◆ WORK TO BE COMPLETED: Render all of the data below as a JSON list of strings, with one string per line. Skip blank lines and leave out the pictures.

◆ INFORMATION SHOWN:
Content starts
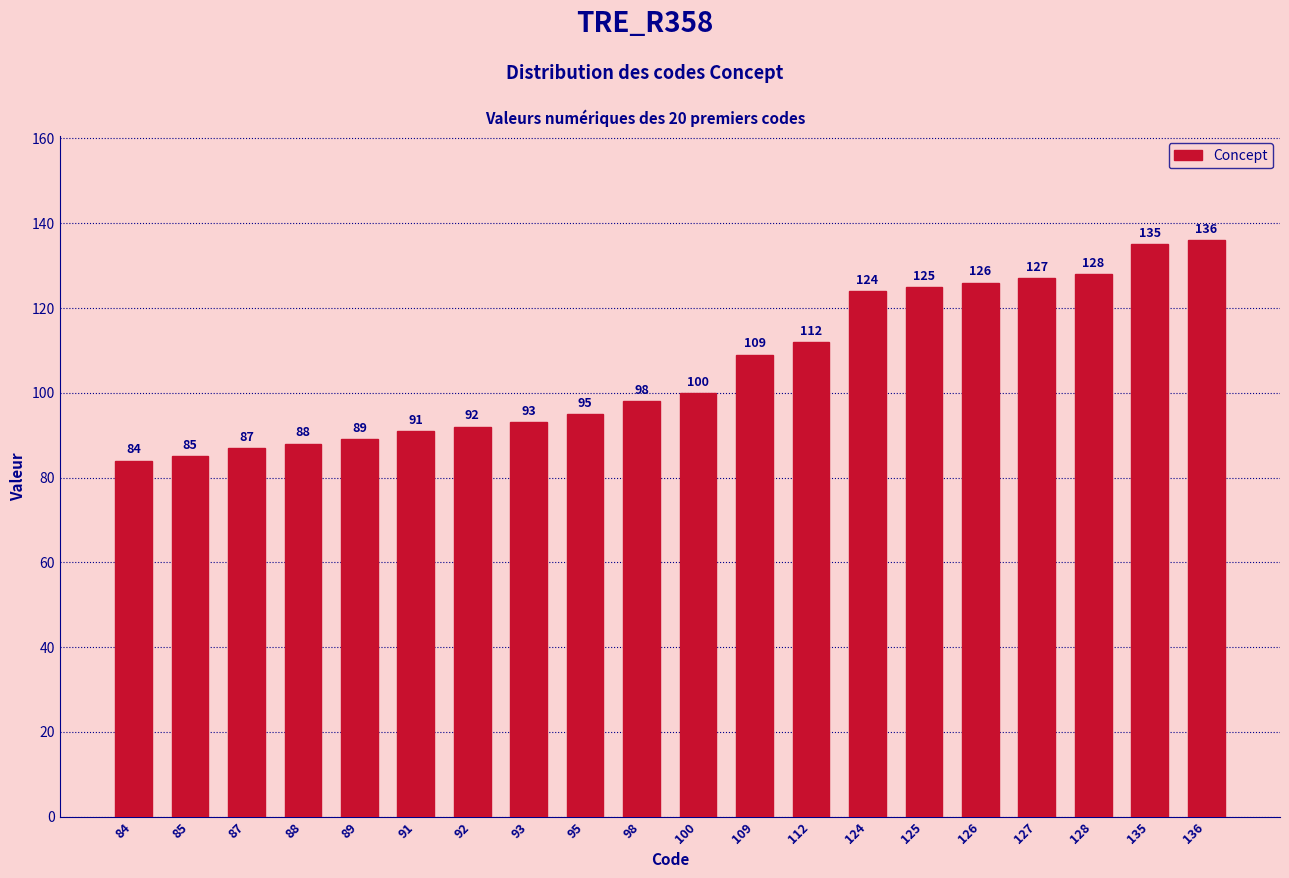

Where is the data nearest to the value 110?

109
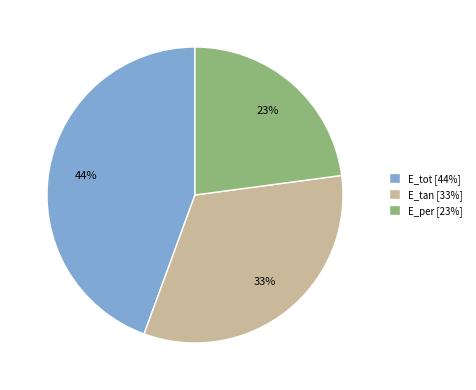

Which has a higher value, E_tot [44%] or E_per [23%]?

E_tot [44%]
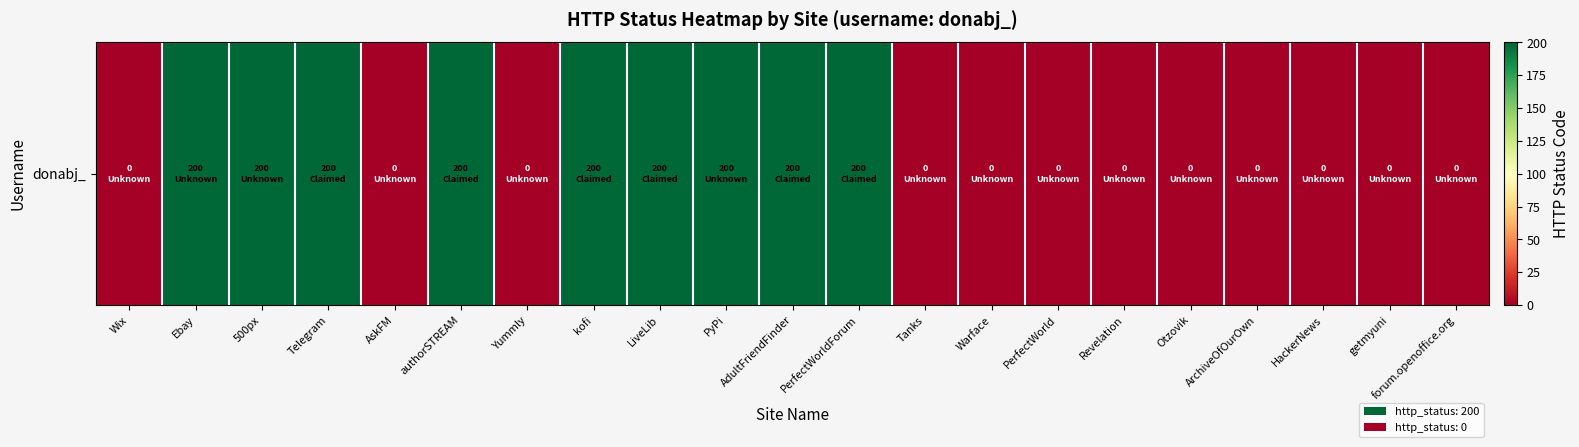

The value at PerfectWorldForum is 67. True or false?

False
Content ends
◆ ANSWER FOR THIS EXERCISE:
[
  "Where is the data nearest to the value 110?",
  "109",
  "Which has a higher value, E_tot [44%] or E_per [23%]?",
  "E_tot [44%]",
  "The value at PerfectWorldForum is 67. True or false?",
  "False"
]